Grossesse

Quand elle nous livre son témoignage, Coline (prénom d’emprunt), déjà maman d’un petit garçon de 2 ans et demi, est enceinte de presque sept mois. Juste avant le début de cette grossesse, elle a subi une fausse couche très précoce. Elle nous raconte comment les émotions du passé ont ressurgi.
« Au moment où j’ai fait ma fausse couche, j’ai refoulé ma tristesse, se souvient-elle. Mais, quand je suis tombée enceinte de ma fille, cette perte passée m’a rattrapée ». Ce qui l’a d’abord réconfortée ? Les mots de sa sage-femme : « À la fin de notre premier échange, elle m’a dit : ‘Ce n’est donc pas une deuxième, mais une troisième grossesse’, et elle l’a noté sur sa fiche. Ça m’a libérée d’entendre que ‘cela’ avait existé ».
Les fausses couches touchent entre 15 et 20 % des grossesses. Une femme sur cinq en traverse une au cours de sa vie. Une réalité fréquente donc, mais pas anodine. Trop souvent encore passée sous silence. À l’image de tout le premier trimestre de la grossesse, en fait, avec ses joies et aussi ses maux. Aujourd’hui, le tabou qui entoure les fausses couches se brise. La parole des femmes se libère. Et elle est mieux relayée. De la même façon que pour les règles douloureuses, les violences gynécologiques et obstétricales ou le post-partum. Leur corps sort de l’invisibilité. Avec cet objectif : qu’il fasse, enfin, l’objet d’attentions particulières.

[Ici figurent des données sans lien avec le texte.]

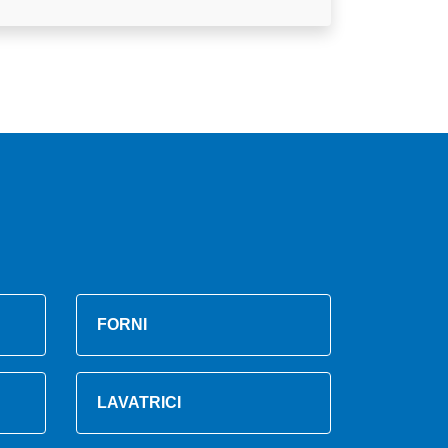
FORNI
LAVATRICI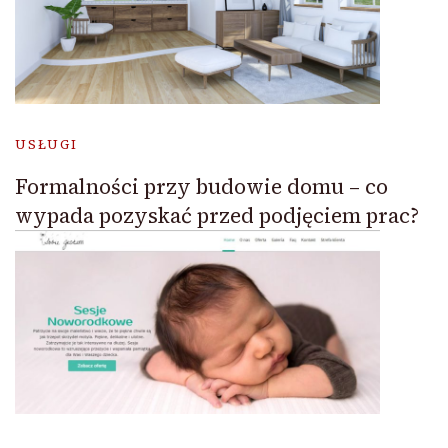
USŁUGI
Formalności przy budowie domu – co
wypada pozyskać przed podjęciem prac?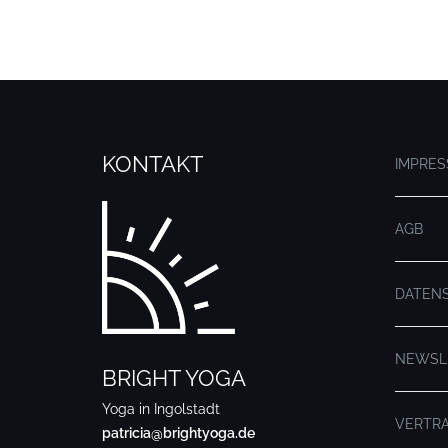
KONTAKT
IMPRE
AGB
DATEN
NEWSL
BRIGHT YOGA
Yoga in Ingolstadt
VERTR
patricia@brightyoga.de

Lever ce tabou n’est pas rien. « C’est qu’au fil du courant culturel, la zone du périnée est devenue ambivalente : à la fois, celle des inconforts (défécation, mauvaises odeurs…) et celle du plaisir et de la création de ce qu’il y a de plus pur, un bébé, décrit Luc Roegiers, pédopsychiatre périnatal aux Cliniques universitaires UCLouvain-Saint-Luc, à Bruxelles. Longtemps, tout ce qui se rapportait au corps de la femme – mi-merveilleux, mi-mauvais – et à ses souffrances devait être tu ». Et si, aujourd’hui, l’alerte est donnée pour qu’il soit mieux pris en considération, « cela n’est vrai que dans un certain Occident européen ».